Data rows:
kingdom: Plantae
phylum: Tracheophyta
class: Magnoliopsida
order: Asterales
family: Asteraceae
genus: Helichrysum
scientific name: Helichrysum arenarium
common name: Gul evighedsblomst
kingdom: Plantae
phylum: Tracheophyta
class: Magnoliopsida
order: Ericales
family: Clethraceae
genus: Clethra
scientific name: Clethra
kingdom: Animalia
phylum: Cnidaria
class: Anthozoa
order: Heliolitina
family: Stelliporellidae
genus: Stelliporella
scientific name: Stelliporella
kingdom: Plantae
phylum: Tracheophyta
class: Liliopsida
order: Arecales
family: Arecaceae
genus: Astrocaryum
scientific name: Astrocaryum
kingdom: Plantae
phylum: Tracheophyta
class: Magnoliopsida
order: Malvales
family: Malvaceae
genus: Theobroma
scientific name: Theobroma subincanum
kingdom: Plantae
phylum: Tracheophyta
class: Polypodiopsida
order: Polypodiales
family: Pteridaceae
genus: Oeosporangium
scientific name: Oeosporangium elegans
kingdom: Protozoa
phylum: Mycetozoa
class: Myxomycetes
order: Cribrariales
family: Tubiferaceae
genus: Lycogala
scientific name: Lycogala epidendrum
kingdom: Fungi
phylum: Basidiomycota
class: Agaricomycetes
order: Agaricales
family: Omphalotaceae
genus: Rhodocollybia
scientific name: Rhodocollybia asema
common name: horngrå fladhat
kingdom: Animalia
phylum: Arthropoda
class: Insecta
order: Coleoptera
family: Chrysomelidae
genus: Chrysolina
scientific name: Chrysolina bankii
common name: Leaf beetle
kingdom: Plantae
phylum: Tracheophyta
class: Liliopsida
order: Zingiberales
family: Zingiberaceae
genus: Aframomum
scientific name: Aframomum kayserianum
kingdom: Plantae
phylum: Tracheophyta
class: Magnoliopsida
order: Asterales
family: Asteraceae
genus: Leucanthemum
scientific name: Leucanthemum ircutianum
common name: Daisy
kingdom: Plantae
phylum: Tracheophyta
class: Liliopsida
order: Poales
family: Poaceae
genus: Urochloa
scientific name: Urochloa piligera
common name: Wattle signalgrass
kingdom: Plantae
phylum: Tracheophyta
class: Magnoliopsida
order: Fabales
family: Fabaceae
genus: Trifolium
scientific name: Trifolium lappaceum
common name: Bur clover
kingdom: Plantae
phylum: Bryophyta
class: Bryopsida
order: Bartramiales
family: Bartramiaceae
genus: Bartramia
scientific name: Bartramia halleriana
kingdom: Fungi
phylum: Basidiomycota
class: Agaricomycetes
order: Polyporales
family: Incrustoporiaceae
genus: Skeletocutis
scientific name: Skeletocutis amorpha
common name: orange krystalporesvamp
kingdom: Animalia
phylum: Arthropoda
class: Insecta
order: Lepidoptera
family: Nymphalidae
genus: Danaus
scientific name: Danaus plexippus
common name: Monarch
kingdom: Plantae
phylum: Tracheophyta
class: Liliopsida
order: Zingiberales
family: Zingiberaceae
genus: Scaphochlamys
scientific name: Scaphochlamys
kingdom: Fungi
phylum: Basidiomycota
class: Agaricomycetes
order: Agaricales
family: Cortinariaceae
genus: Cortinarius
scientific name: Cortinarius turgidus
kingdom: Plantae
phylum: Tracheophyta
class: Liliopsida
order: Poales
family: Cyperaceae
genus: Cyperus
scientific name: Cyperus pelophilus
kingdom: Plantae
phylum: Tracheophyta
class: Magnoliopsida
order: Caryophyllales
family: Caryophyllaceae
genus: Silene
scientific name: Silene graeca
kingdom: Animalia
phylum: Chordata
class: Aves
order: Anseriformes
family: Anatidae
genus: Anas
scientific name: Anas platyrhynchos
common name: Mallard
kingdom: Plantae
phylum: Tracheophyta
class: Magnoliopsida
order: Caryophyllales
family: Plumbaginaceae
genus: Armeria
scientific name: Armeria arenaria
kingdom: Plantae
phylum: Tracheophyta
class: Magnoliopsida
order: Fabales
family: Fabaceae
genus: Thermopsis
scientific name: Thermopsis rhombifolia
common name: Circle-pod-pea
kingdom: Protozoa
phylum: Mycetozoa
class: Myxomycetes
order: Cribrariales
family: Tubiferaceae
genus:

Your task:
Render every line of the listing above as a JSON list of strings, one string per line, with blank lines omitted.

Answer to this exercise:
[
  "kingdom: Plantae",
  "phylum: Tracheophyta",
  "class: Magnoliopsida",
  "order: Asterales",
  "family: Asteraceae",
  "genus: Helichrysum",
  "scientific name: Helichrysum arenarium",
  "common name: Gul evighedsblomst",
  "kingdom: Plantae",
  "phylum: Tracheophyta",
  "class: Magnoliopsida",
  "order: Ericales",
  "family: Clethraceae",
  "genus: Clethra",
  "scientific name: Clethra",
  "kingdom: Animalia",
  "phylum: Cnidaria",
  "class: Anthozoa",
  "order: Heliolitina",
  "family: Stelliporellidae",
  "genus: Stelliporella",
  "scientific name: Stelliporella",
  "kingdom: Plantae",
  "phylum: Tracheophyta",
  "class: Liliopsida",
  "order: Arecales",
  "family: Arecaceae",
  "genus: Astrocaryum",
  "scientific name: Astrocaryum",
  "kingdom: Plantae",
  "phylum: Tracheophyta",
  "class: Magnoliopsida",
  "order: Malvales",
  "family: Malvaceae",
  "genus: Theobroma",
  "scientific name: Theobroma subincanum",
  "kingdom: Plantae",
  "phylum: Tracheophyta",
  "class: Polypodiopsida",
  "order: Polypodiales",
  "family: Pteridaceae",
  "genus: Oeosporangium",
  "scientific name: Oeosporangium elegans",
  "kingdom: Protozoa",
  "phylum: Mycetozoa",
  "class: Myxomycetes",
  "order: Cribrariales",
  "family: Tubiferaceae",
  "genus: Lycogala",
  "scientific name: Lycogala epidendrum",
  "kingdom: Fungi",
  "phylum: Basidiomycota",
  "class: Agaricomycetes",
  "order: Agaricales",
  "family: Omphalotaceae",
  "genus: Rhodocollybia",
  "scientific name: Rhodocollybia asema",
  "common name: horngrå fladhat",
  "kingdom: Animalia",
  "phylum: Arthropoda",
  "class: Insecta",
  "order: Coleoptera",
  "family: Chrysomelidae",
  "genus: Chrysolina",
  "scientific name: Chrysolina bankii",
  "common name: Leaf beetle",
  "kingdom: Plantae",
  "phylum: Tracheophyta",
  "class: Liliopsida",
  "order: Zingiberales",
  "family: Zingiberaceae",
  "genus: Aframomum",
  "scientific name: Aframomum kayserianum",
  "kingdom: Plantae",
  "phylum: Tracheophyta",
  "class: Magnoliopsida",
  "order: Asterales",
  "family: Asteraceae",
  "genus: Leucanthemum",
  "scientific name: Leucanthemum ircutianum",
  "common name: Daisy",
  "kingdom: Plantae",
  "phylum: Tracheophyta",
  "class: Liliopsida",
  "order: Poales",
  "family: Poaceae",
  "genus: Urochloa",
  "scientific name: Urochloa piligera",
  "common name: Wattle signalgrass",
  "kingdom: Plantae",
  "phylum: Tracheophyta",
  "class: Magnoliopsida",
  "order: Fabales",
  "family: Fabaceae",
  "genus: Trifolium",
  "scientific name: Trifolium lappaceum",
  "common name: Bur clover",
  "kingdom: Plantae",
  "phylum: Bryophyta",
  "class: Bryopsida",
  "order: Bartramiales",
  "family: Bartramiaceae",
  "genus: Bartramia",
  "scientific name: Bartramia halleriana",
  "kingdom: Fungi",
  "phylum: Basidiomycota",
  "class: Agaricomycetes",
  "order: Polyporales",
  "family: Incrustoporiaceae",
  "genus: Skeletocutis",
  "scientific name: Skeletocutis amorpha",
  "common name: orange krystalporesvamp",
  "kingdom: Animalia",
  "phylum: Arthropoda",
  "class: Insecta",
  "order: Lepidoptera",
  "family: Nymphalidae",
  "genus: Danaus",
  "scientific name: Danaus plexippus",
  "common name: Monarch",
  "kingdom: Plantae",
  "phylum: Tracheophyta",
  "class: Liliopsida",
  "order: Zingiberales",
  "family: Zingiberaceae",
  "genus: Scaphochlamys",
  "scientific name: Scaphochlamys",
  "kingdom: Fungi",
  "phylum: Basidiomycota",
  "class: Agaricomycetes",
  "order: Agaricales",
  "family: Cortinariaceae",
  "genus: Cortinarius",
  "scientific name: Cortinarius turgidus",
  "kingdom: Plantae",
  "phylum: Tracheophyta",
  "class: Liliopsida",
  "order: Poales",
  "family: Cyperaceae",
  "genus: Cyperus",
  "scientific name: Cyperus pelophilus",
  "kingdom: Plantae",
  "phylum: Tracheophyta",
  "class: Magnoliopsida",
  "order: Caryophyllales",
  "family: Caryophyllaceae",
  "genus: Silene",
  "scientific name: Silene graeca",
  "kingdom: Animalia",
  "phylum: Chordata",
  "class: Aves",
  "order: Anseriformes",
  "family: Anatidae",
  "genus: Anas",
  "scientific name: Anas platyrhynchos",
  "common name: Mallard",
  "kingdom: Plantae",
  "phylum: Tracheophyta",
  "class: Magnoliopsida",
  "order: Caryophyllales",
  "family: Plumbaginaceae",
  "genus: Armeria",
  "scientific name: Armeria arenaria",
  "kingdom: Plantae",
  "phylum: Tracheophyta",
  "class: Magnoliopsida",
  "order: Fabales",
  "family: Fabaceae",
  "genus: Thermopsis",
  "scientific name: Thermopsis rhombifolia",
  "common name: Circle-pod-pea",
  "kingdom: Protozoa",
  "phylum: Mycetozoa",
  "class: Myxomycetes",
  "order: Cribrariales",
  "family: Tubiferaceae",
  "genus:"
]